Opportunities Fund: When challenges increase on the economic front, these opportunities funds are very useful.

Opportunities Fund: When challenges increase on the economic front, these opportunities funds are very useful.

Right now the tension between India and Canada is in the headlines. Earlier, tension between China and Taiwan had come to the fore. The war between Russia and Ukraine continues in Europe. These issues also create challenges on the economic front. Apart from this, there are many factors, which may be temporary, but they have an impact on the market. Meaning, all these factors affect the market, which affects the returns of investors. In such situations, Opportunities Funds prove to be of great use.

Overcome these challenges well

Opportunities Funds have recently overcome the Corona epidemic, lockdown, high inflation, interest rates. Factors like increase in GDP, Russia-Ukraine conflict, rise in crude oil prices and NBFC crisis have been successfully overcome. Such funds have also given the best returns in the last 3-4 years and across all equity categories.

2 Examples of Opportunities Funds

For example, ICICI Prudential India Opportunities Fund If someone had invested Rs 1 lakh at the time of its inception i.e. in January 2019, then this amount would have now become Rs 2.38 lakh. Meaning this fund has given a CAGR return of 20.7 percent. Similarly, Kotak Equity Opportunities Fund has given a CAGR of about 16 percent. On the other hand, the benchmark Nifty 50 has given a return of 15.5 percent during this period.
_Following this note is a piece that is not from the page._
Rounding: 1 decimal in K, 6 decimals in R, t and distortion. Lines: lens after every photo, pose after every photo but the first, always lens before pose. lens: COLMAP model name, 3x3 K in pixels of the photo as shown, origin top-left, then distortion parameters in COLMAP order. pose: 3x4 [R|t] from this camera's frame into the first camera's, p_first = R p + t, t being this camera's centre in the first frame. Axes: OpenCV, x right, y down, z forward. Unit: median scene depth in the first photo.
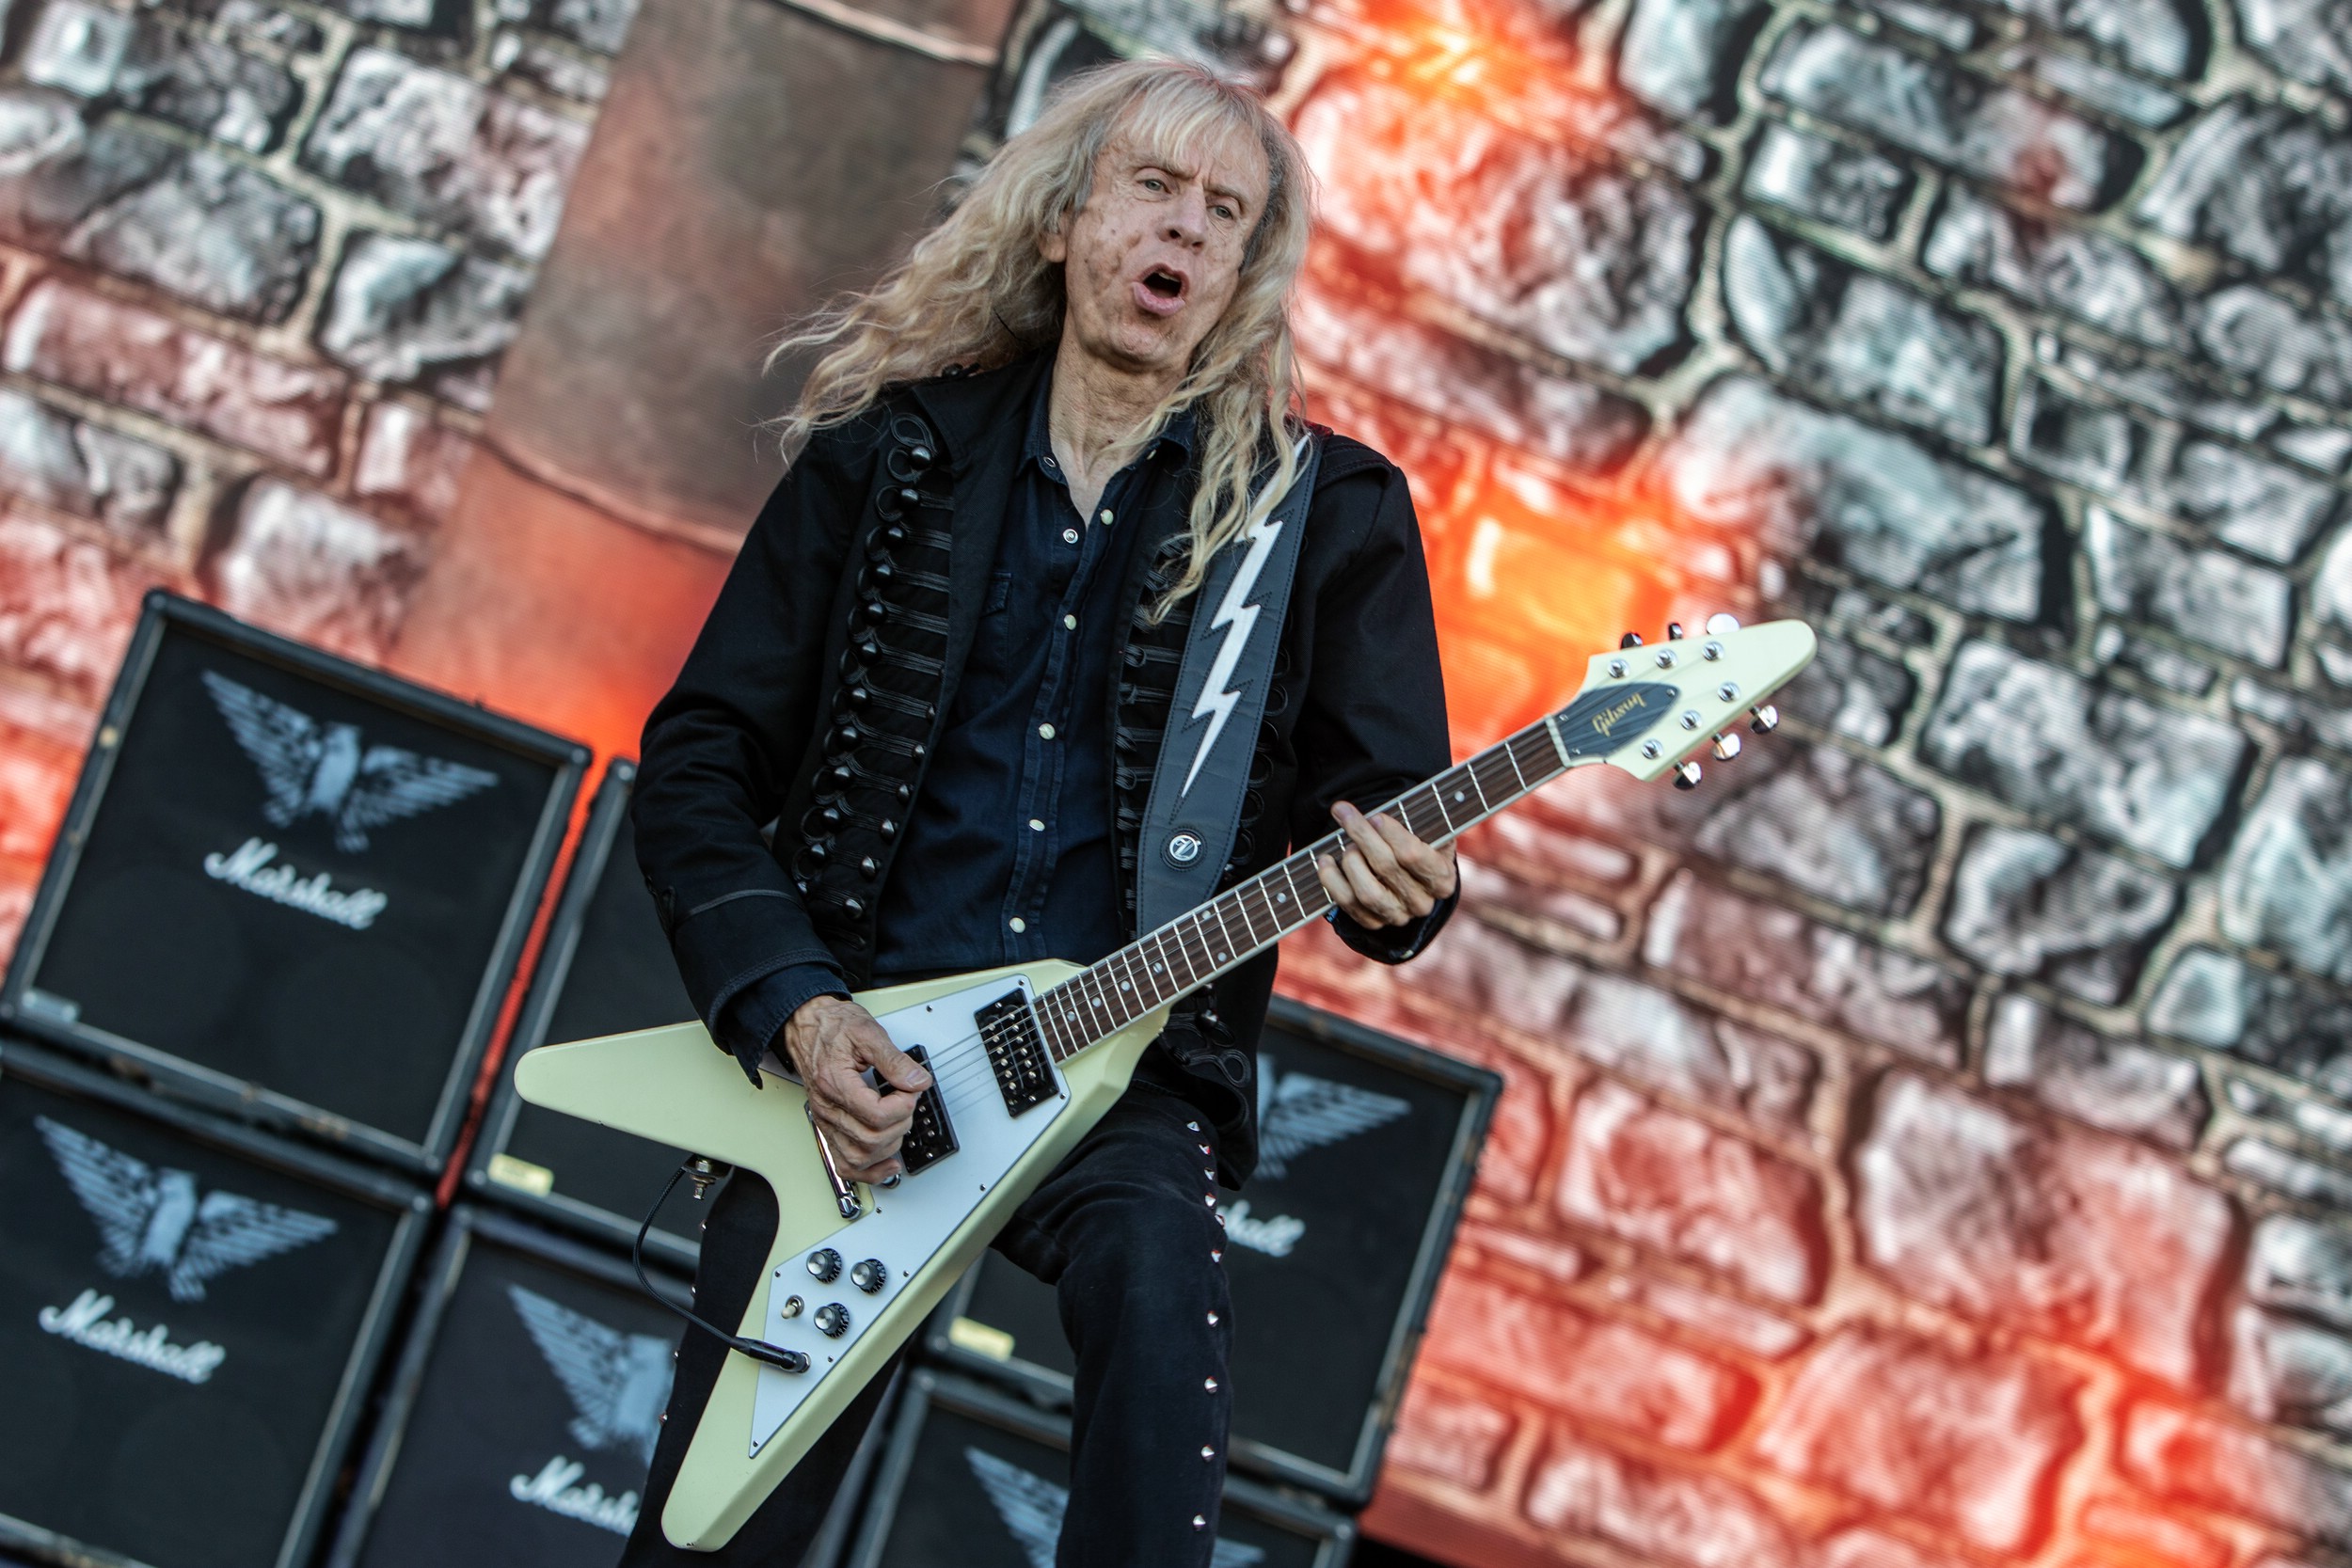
lens RADIAL K [[5877.8, 0, 1176.0], [0, 5877.8, 784.0], [0, 0, 1]] dist [-0.005160, -0.835740]
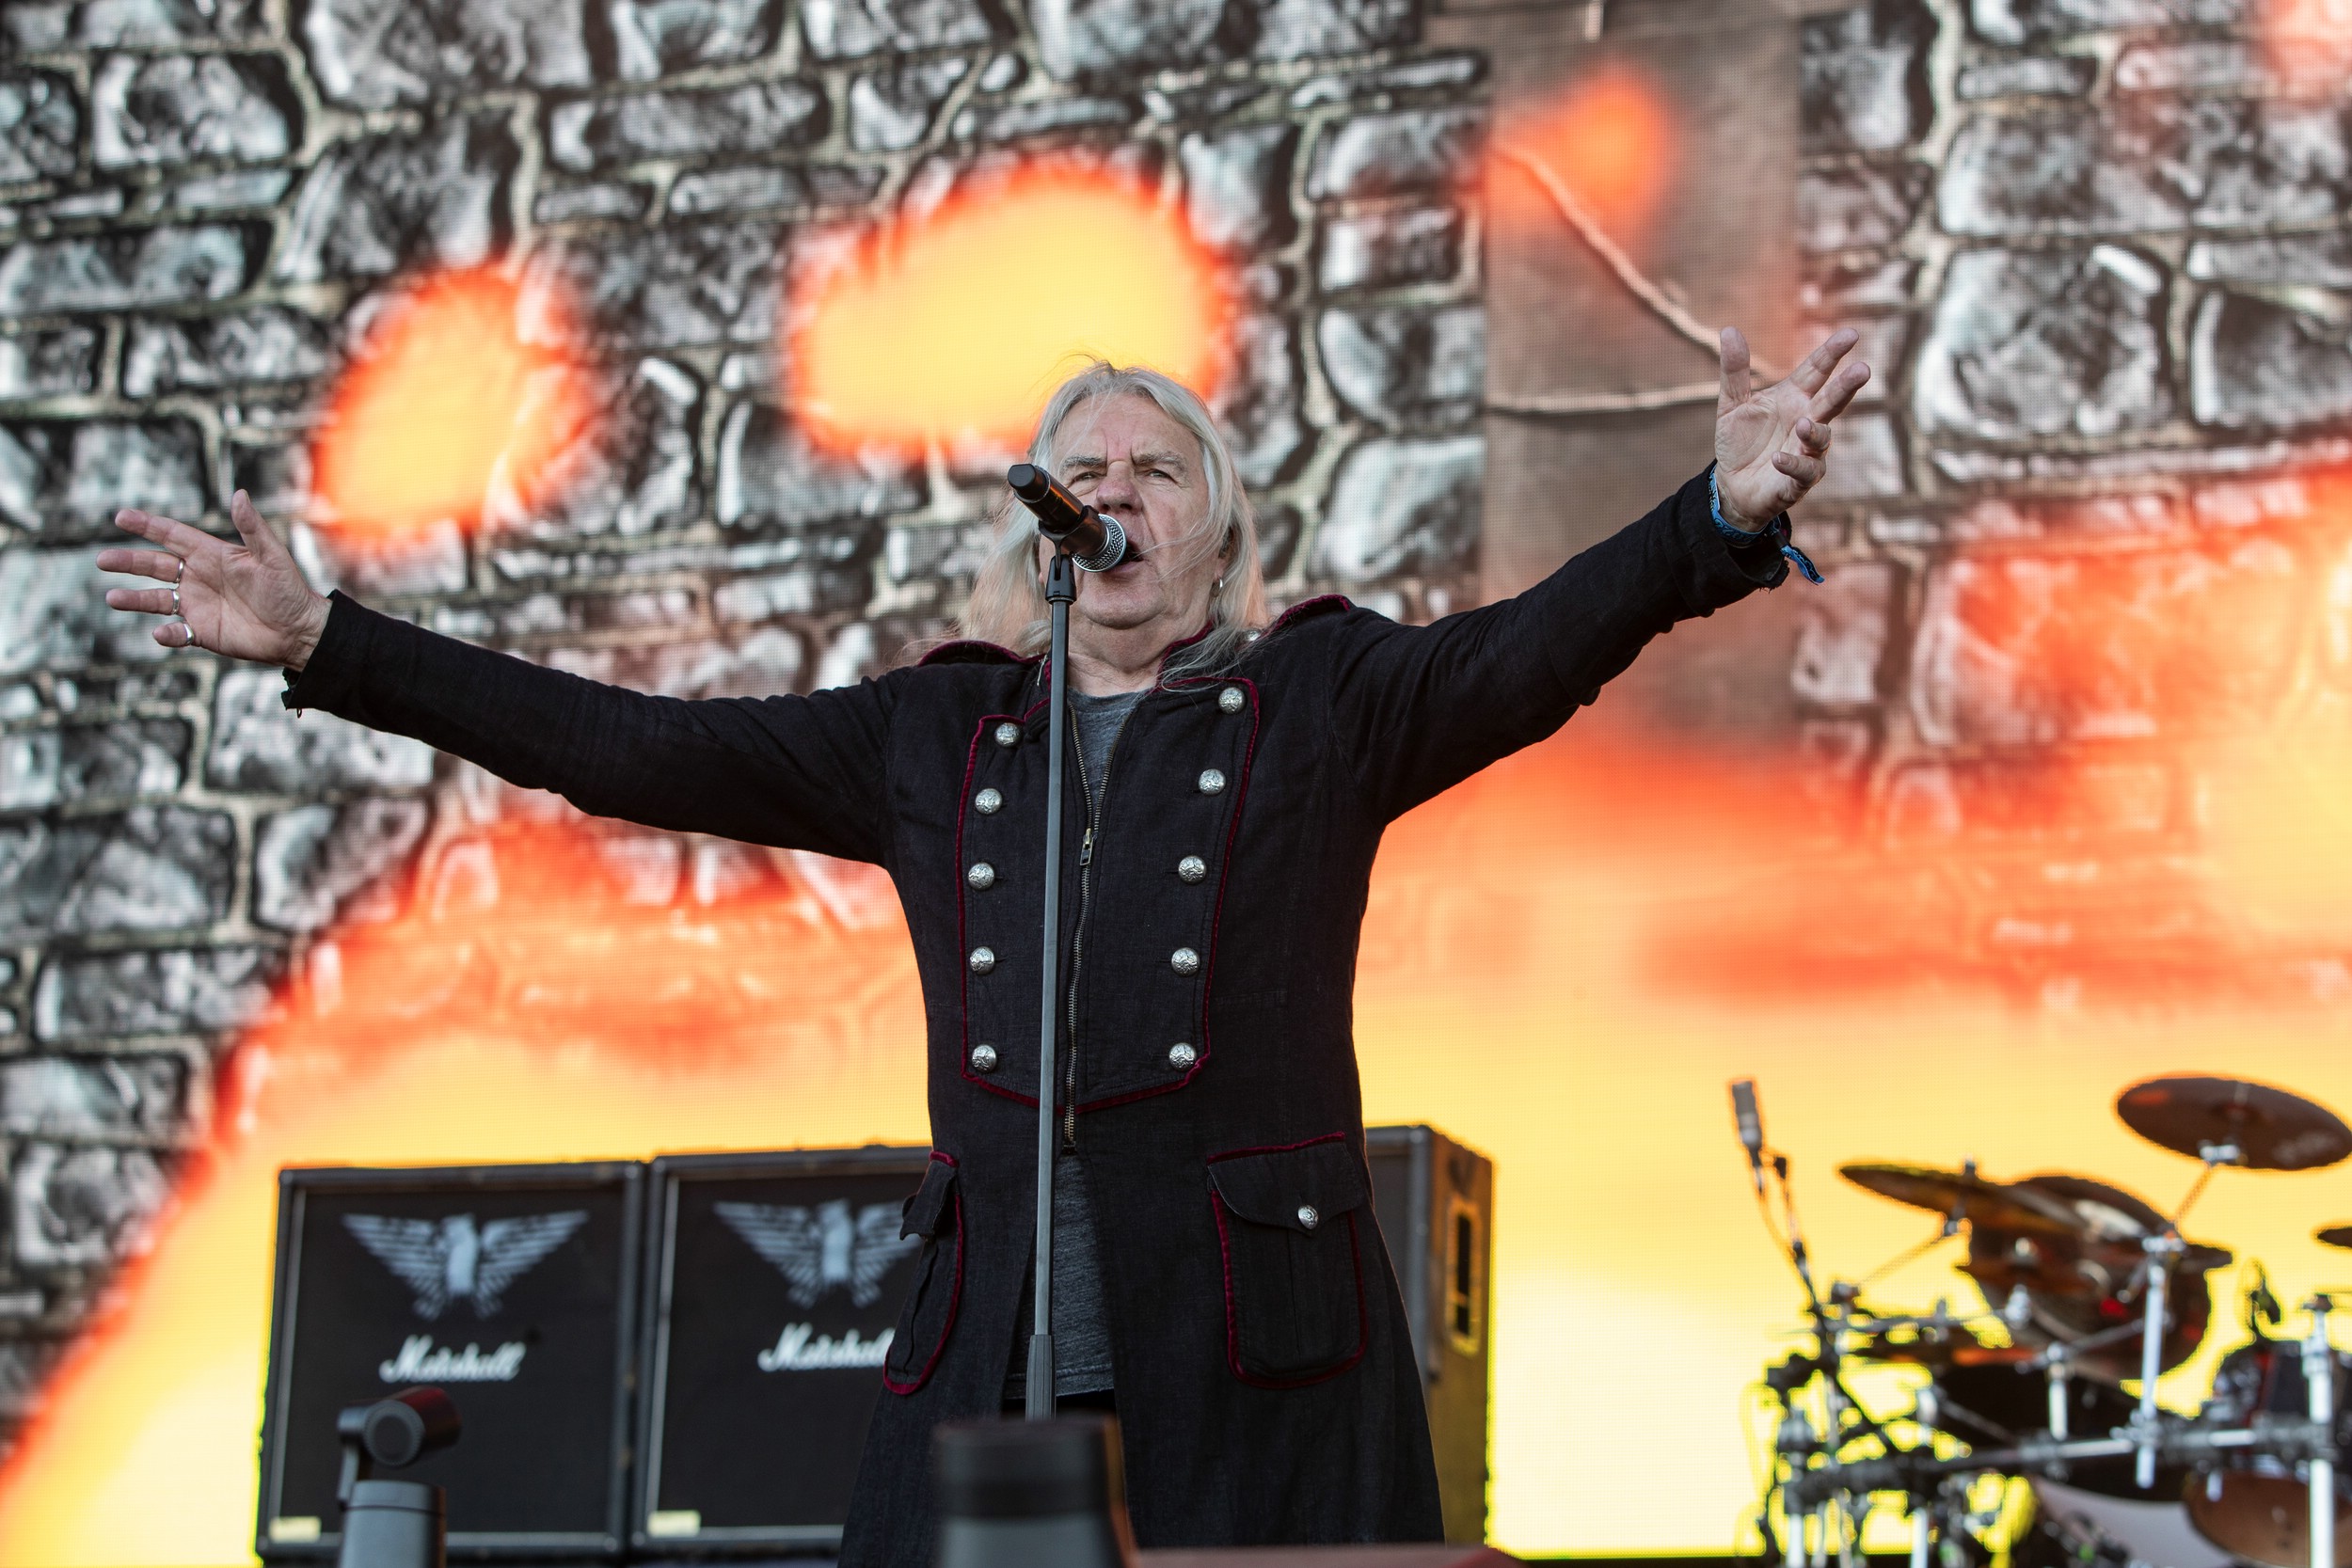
lens RADIAL K [[5604.2, 0, 1176.0], [0, 5604.2, 784.0], [0, 0, 1]] dist [-0.468658, 5.081895]
pose [[0.848892, -0.393067, -0.353384, 0.667603], [0.355906, 0.919361, -0.167650, 0.244059], [0.390785, 0.016545, 0.920333, 0.061467]]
This is how Opportunities Fund works

Opportunities Fund successfully diversifies its portfolio by buying those companies, Which are in decline or close to decline due to temporary challenges. This strategy provides better returns to investors, as strong companies often face special circumstances and challenges, resulting in sharp increases in their prices.

Better option for such investors

It is also worth noting that these funds show a fund’s performance compared to its benchmark during rising and improving markets, despite market volatility. Opportunities funds can be a suitable option for investors who can take higher risks to earn better returns in the long run. Investors can consider the fund as part of their satellite portfolio after speaking to a financial advisor or mutual fund distributor. Invest in circumstances. After the market downturn in March 2020, this fund bought shares of power, telecom and metal companies, even though they were all out of favour. In this way the fund then earned good profits. Similarly, the fund had significant exposure to the sector ahead of banks’ balance sheet strengthening beginning in 2021.

Disclaimer: The information provided here is for informational purposes only. It is important to mention here that investing in the market is subject to market risks. As an investor, always consult an expert before investing money. ABPLive.com never advises anyone to invest any money.